Bu sefer Oryantalistler, taktik ve plan değiştirerek, Müslümanların kendi temsilcileri vasıtasıyla İslam’ı değiştirme, bozma ve etkisiz hâle getirme girişimlerine başladılar. Ancak, bu faaliyette asla reform kavramının kullanılmaması, ıslah, asla dönüş, modernizm gibi halkın da tasvip edebileceği deyim ve tabirler üzerinde durulması kararlaştırıldı.
Ilımlı İslam kavramı, böyle bir düşünce ve projenin eseridir. Buna göre strateji: 'Kur’an’daki ahkâm’ın hükmü geçmiştir, cihad asla yapılmayacak, ehl-i kitab’a kâfir denilmeyecek, diğer dinler de haktır, peygamberi ve vahyi inkâr etse de tekfir ve tefrik kelimeleri, kesinlikle kullanılmayacak, bu itikadı taşıyanlar Müslüman addedilecek ve bunun adı da Ilımlı İslam/light islamic olacaktır'.
Batı’nın İslam dünyasında Müslümanların önüne koydukları İslam projesinin çerçevesi budur!
Vehhâbîlik, bu projede yer alan bir ünite ve bir bölümdür."
Ahmet Akışık yazısını şöyle sürdürdü:
"Ülkemizdeki Vehhâbî zihniyetine ve inanışına sahip olanlar, Diyanet’i, İHL’ni, İlahiyat/İslami İlimler Fakültelerini ve bazı Vakıfları, kendileri için uygun yayılma ve faaliyet alanları olarak görmektedirler.
20 sene önce camilerimizde bazı Vehhâbî zihniyetine sahip vaiz ve müftüler, Ka’be ve Medine imamlarını iftiharla taklit eden vaazlar (!) veriyorlardı. Bu son 20 sene içinde, üst yönetim tarafından – şehidlere ölü demeyiniz, onlar diridir – âyeti, sık söylenmeye başlayınca, bu kişilerin sesleri kesildi.
Vehhâbîler, mübarek gün ve gecelerin kutlanmasına, mevlid okunmasına, sakal-ı şerif ve mukaddes emanetlere saygı gösterilmesine karşıdırlar. Bazı Modernist İlahiyatçı ve din görevlilerinin bu konuda Vehhâbîler gibi düşündükleri ve inandıklarına dair kitap, seminer ve videoları mevcuttur.
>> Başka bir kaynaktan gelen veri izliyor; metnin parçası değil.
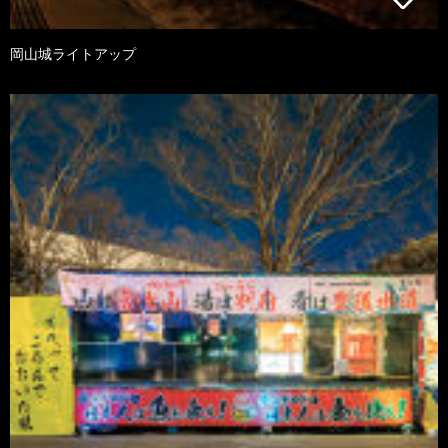
岡山城ライトアップ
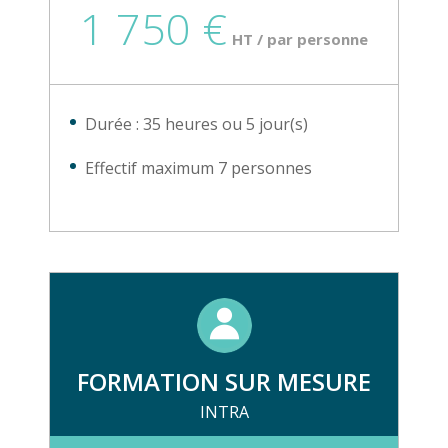
1 750 €
HT / par personne
Durée : 35 heures ou 5 jour(s)
Effectif maximum 7 personnes
FORMATION SUR MESURE
INTRA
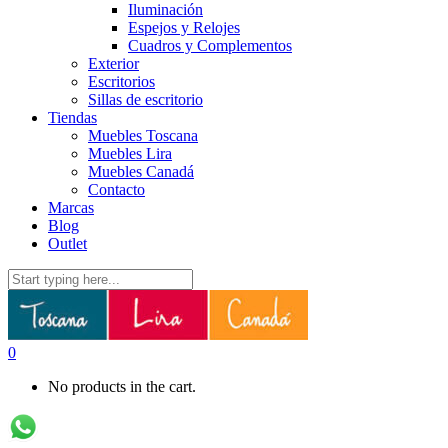
Iluminación
Espejos y Relojes
Cuadros y Complementos
Exterior
Escritorios
Sillas de escritorio
Tiendas
Muebles Toscana
Muebles Lira
Muebles Canadá
Contacto
Marcas
Blog
Outlet
0
No products in the cart.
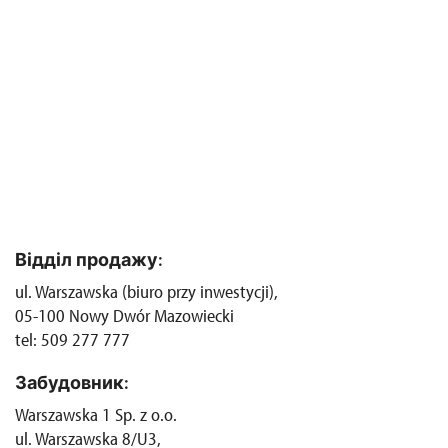
Відділ продажу:
ul. Warszawska (biuro przy inwestycji),
05-100 Nowy Dwór Mazowiecki
tel: 509 277 777
Забудовник:
Warszawska 1 Sp. z o.o.
ul. Warszawska 8/U3,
Vehhâbîler, cami ve mescidlerde kubbe altında Hazret-i Peygamber’in mübarek ismi ile Hulefâ-i Râşidîn’in ism-i şeriflerinin asılmasını putçuluk olarak görmekte ve bu isimlere put gözüyle bakmaktadırlar. Selçuklu ve Osmanlının bütün cami ve mescidlerinde bu mübarek isimler bulunmaktadır. Harem-i Şerif dahil, hiçbir Vehhâbî cami ve mescidinde bu şerefli isimler yoktur ve asılması yasaktır.
İstanbul İlahiyat Fakultesi Camii ile Ankara’da şimdiki DİB Camiinde kubbe altında da bu mübarek isimler yoktur. Dünyaya gelince, Vehhâbîlerin el atmadıkları bir İslam bölgesi yok gibidir. Avrupa ve Amerika’da mescidlerin çoğu onların elindedir."